You should have some kind of warranty I would think. In commercial, we usually have to provide at least one year and sometimes more. Has the contractor been paid in full?
Yes, we ave a 1 year builder's warranty..... And to be fair, they are getting people out here to look at things, and get them fixed, but My concern is, if they had an issue like this after less than two months, what other things are we going to find? I think we might have dodged a bullet with this one, but what if this had been a little less severe? It could have been something that we might have missed, and after years of not knowing it was there and not addressing it, we could have been looking at thousands of dollars in repairs for mold, rot, etc. It just shakes my confidence in the overall quality of the build.

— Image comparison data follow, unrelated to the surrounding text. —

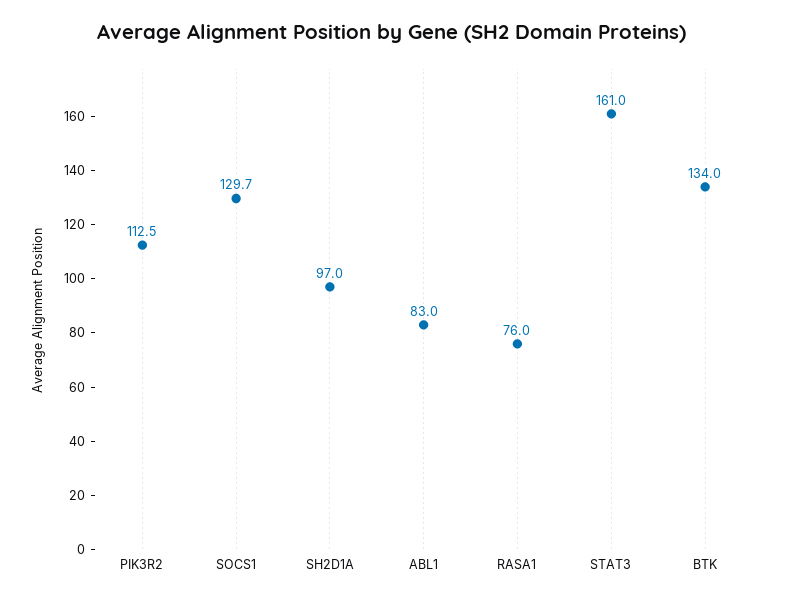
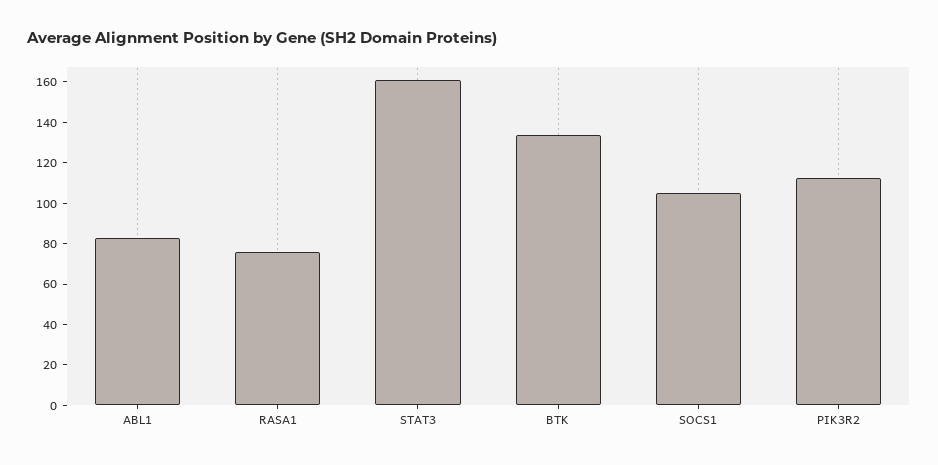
  {
    "PIK3R2": 112.5,
-   "SOCS1": 129.7,
+   "SOCS1": 105,
-   "SH2D1A": 97,
    "ABL1": 83,
    "RASA1": 76,
    "STAT3": 161,
    "BTK": 134
  }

You might consider hiring a good home inspector to give your place a going over, before your warranty expires.
@cdnlngld I'm still curious who the builder is. Drop the dime on them!

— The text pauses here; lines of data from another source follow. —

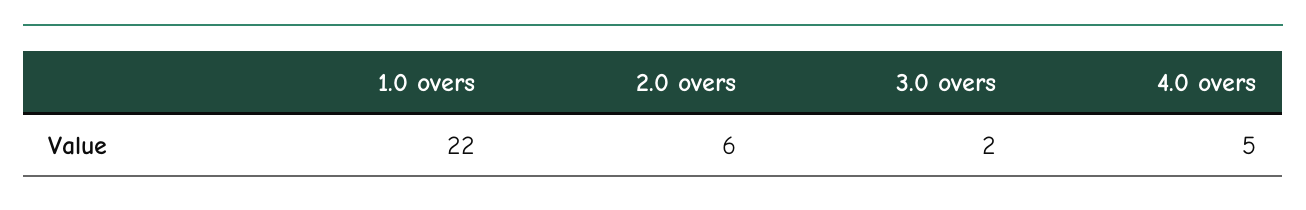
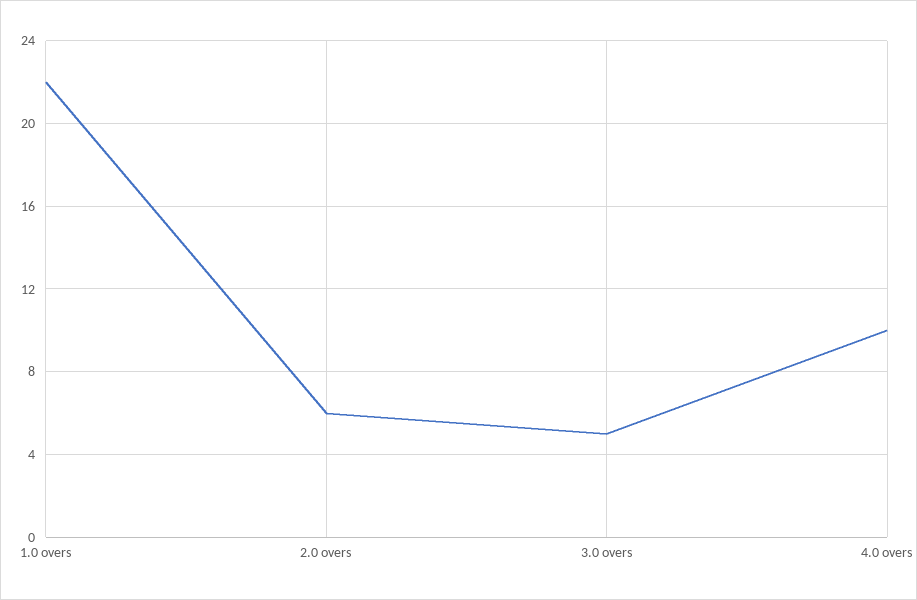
  {
    "1.0 overs": 22,
    "2.0 overs": 6,
-   "3.0 overs": 2,
+   "3.0 overs": 5,
-   "4.0 overs": 5
+   "4.0 overs": 10
  }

Unfortunately there is never a way to know unless you get a quality inspector to go through everything. I have a buddy in Ankeny that I would trust with all my home concerns. He's a great friend from church. It will cost a few hundred, but if you are worried I think this is the only way to ease your mind. Maybe you could get the builder to cover the cost. My guess is that they won't, they will say they have done what Chuck will do for you.
Yes I am strongly considering doing this. Just so we have an independent eye on things.
Are they out of Huxley by chance?
When we moved in to new construction we had a 3rd party inspector come out. They found a ton of ****. A ton of stupid lazy **** to be more precise.
Nope, based in the DSM area.
It doesn’t really matter who the builder is—it’s who the subcontractor was for any particular problem area that comes up. The framers are their own company. The roofers are subs. The finish carpenter isn’t an employee either. Each trade is independent and most builders are fishing from the same big pond. I’ve seen the same subs working on $500,000 homes and the a month later are banging out work on $200,000 spec homes. You’d think with the half million dollar home you’d get better quality. Maybe you are with materials—but the same joes are doing the work and if they suck or are lazy then it doesn’t matter.
But it is the responsibility of the contractor that hired them to ensure that their installations are completed to the quality that it should be.